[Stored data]
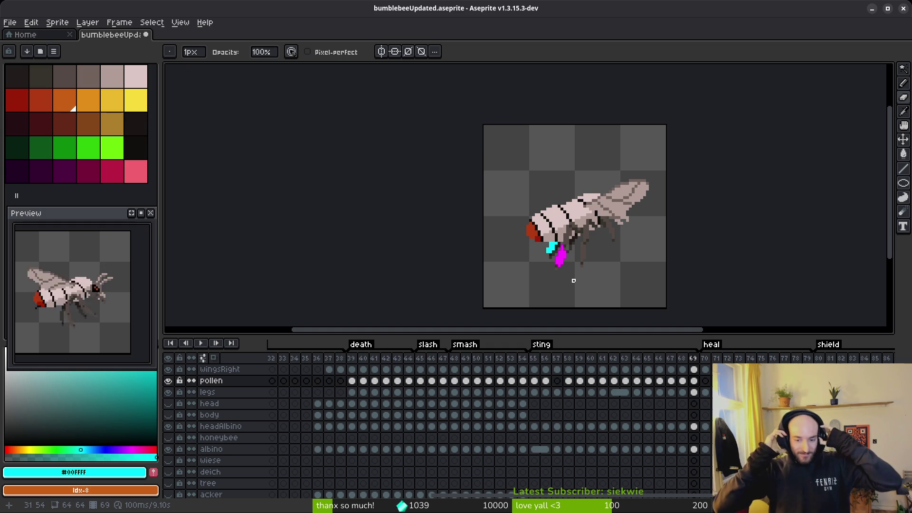
- Play the animation to check frame 57, then add magenta pixels on the bee's leg
left_click(557, 381)
key("Return")
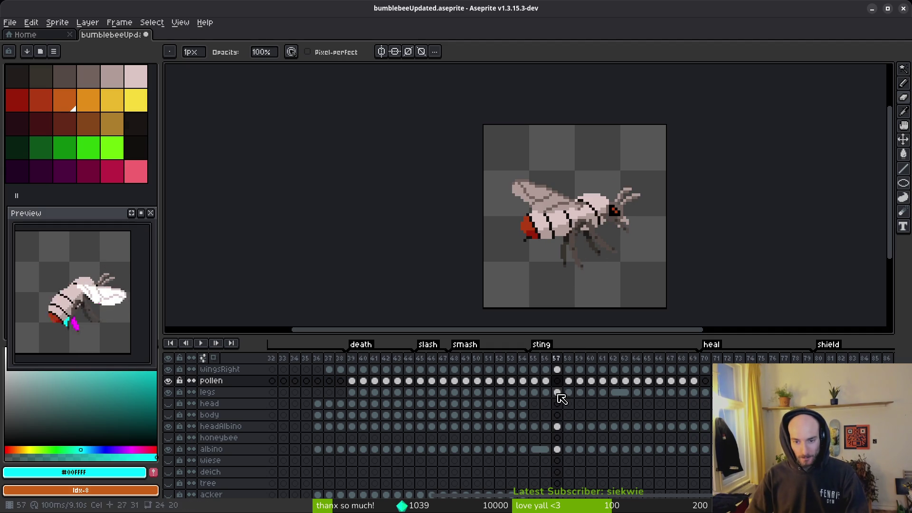
key("Return")
scroll(587, 259, "up", 4)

- **What you need to do**: All the records need to be repeated exactly, with the images dropped.

- **Answer to the exercise**:
- Play the animation to check frame 57, then add magenta pixels on the bee's leg
left_click(557, 381)
key("Return")
key("Return")
scroll(587, 259, "up", 4)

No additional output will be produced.